Everywhere your eye turns, there's glitter.
The taps, the shower, washbasins, towel rail, table legs and even the seatbelt clasps are gold-plated.
Welcome on board the Russian 'Air Force One'.
The gleaming interior of Russian President Vladimir Putin's Ilyushin 96-300 jet is sure to leave the US president's famed jets way behind in the opulence standings. It is estimated to have been decorated at a cost of about 10 million ($30 m).
The walls of the plane are lined with white Russian silk, and decorated with the national crest and exquisite pictures of traditional Russian scenes.
The seats are covered in leather imported from Italy - they're upholstered by the same company that Aston Martin uses, reported the Daily Mail.

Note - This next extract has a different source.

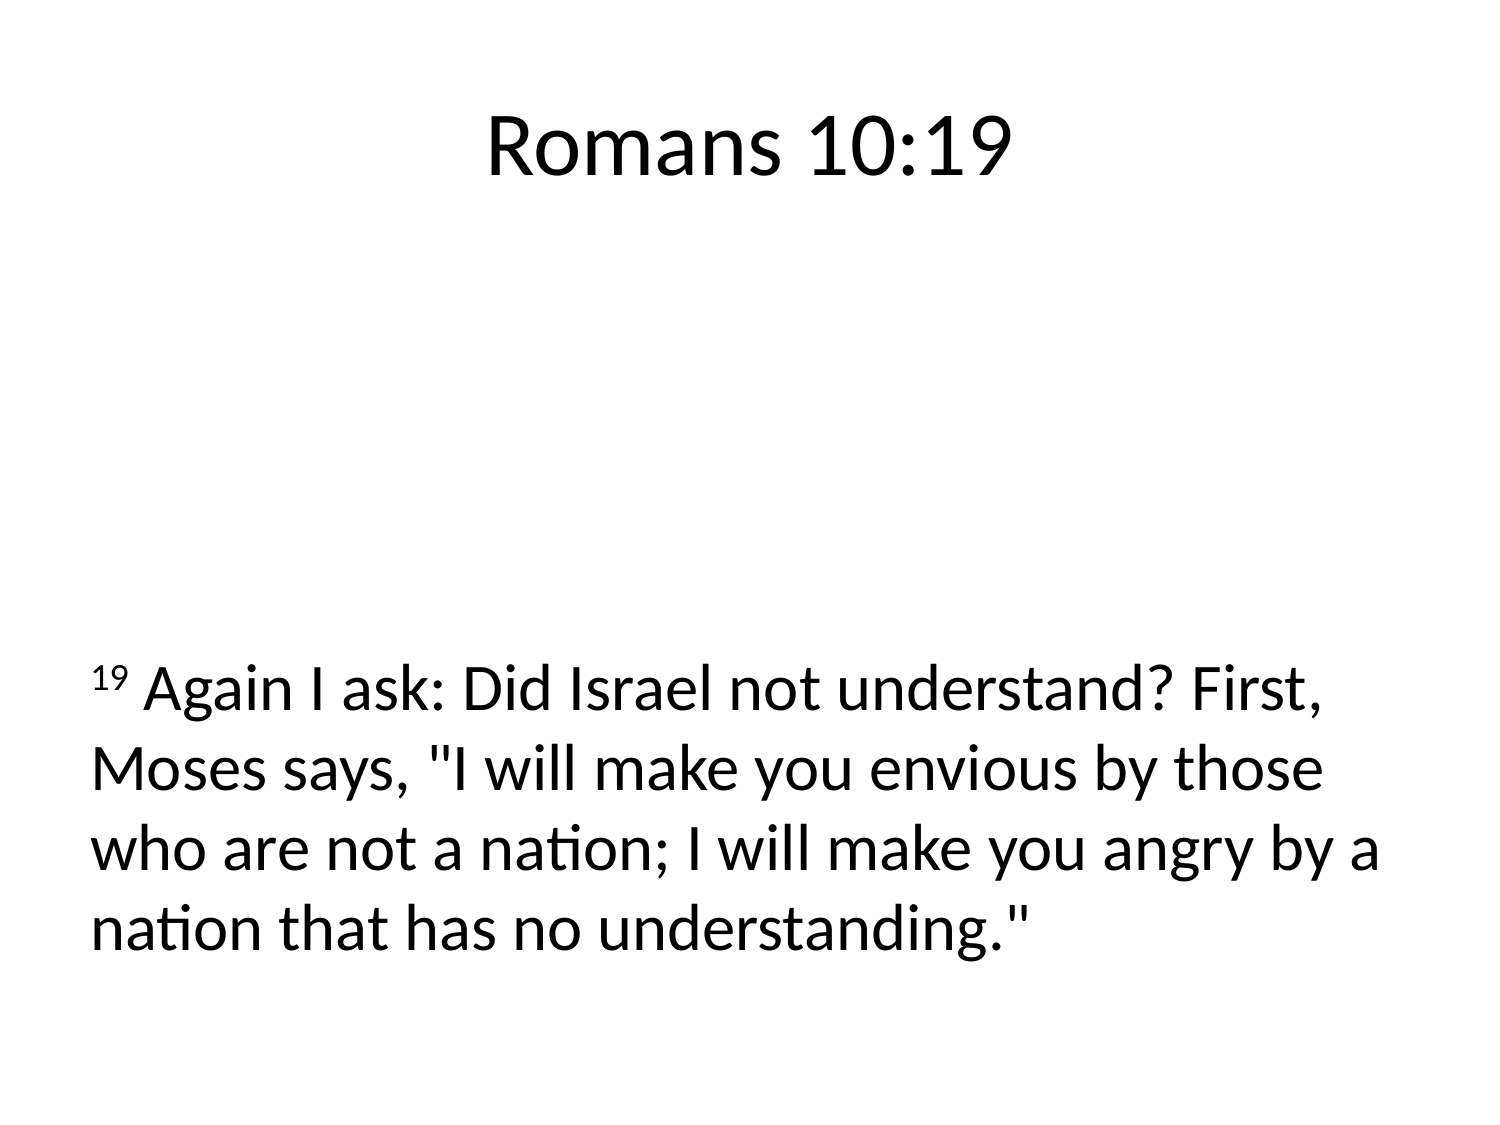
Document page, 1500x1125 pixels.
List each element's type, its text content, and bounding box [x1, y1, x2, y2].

An elaborate gold clock hangs on one wall and desks are covered in a rich walnut veneer.
There's an impressive meeting room with a long table and nine large chairs upholstered in dark green leather.
But when work is done and there's a need to relax, Mr Putin and his fellow passengers can sit and drink from the jet's fine crystal glasses as they watch shows from the state-of-the-art, flat-screen TV entertainment system.
These are only some of the many modern conveniences on board. There are also a dishwasher, cooker and fridge-freezer.
But, it is the bathrooms that are stunning.
The entire washbasin is gold-plated, as are the fittings of the lavatory, bidet and towel rail. The shower is also trimmed with gold.
Given Putin's past links to the KGB and the communist past of Russia, it may come as a surprise to some to see religious images on board the plane. In the lounge, there is a tapestry depicting a Russian Orthodox saint next to a specially-created gold box containing a Bible and prayer books.
The interiors of the plane were done by a British firm in Bristol in 2001-02.
At that time, Deputy Chief Designer Oleg Glushkov, who was part of the interior design team, said in a BBC report that the decor is quite restrained, with no gold or silver - just plastic and stainless steel.
The only sop to tradition are the walls, which are covered with silk, Mr Glushkov said.
All these years, no one has really seen the plane's interiors.
However, photos began to appear on the Internet recently and Mr Putin was upset.
He ordered the Russian secret service, the FSB, to hunt down the man who put them online.
The blogger who published them was quoted in the Daily Mail as saying: 'I soon realised the FSB had been into the site to examine where the photographs had come from.
'I decided to put the pictures on the Internet after seeing a programme on Russian TV about the plane - how it was covered by state secrecy and nothing could be revealed about it.
'I just couldn't resist (doing it).'
In a strange twist, the British firm that did the interiors seem to have been hit by a curse. Expecting another two similar lucrative orders from Russia, Diamonite's chairman Dave Cox spent 1.5m on a new factory. But the deal collapsed - and so did his company.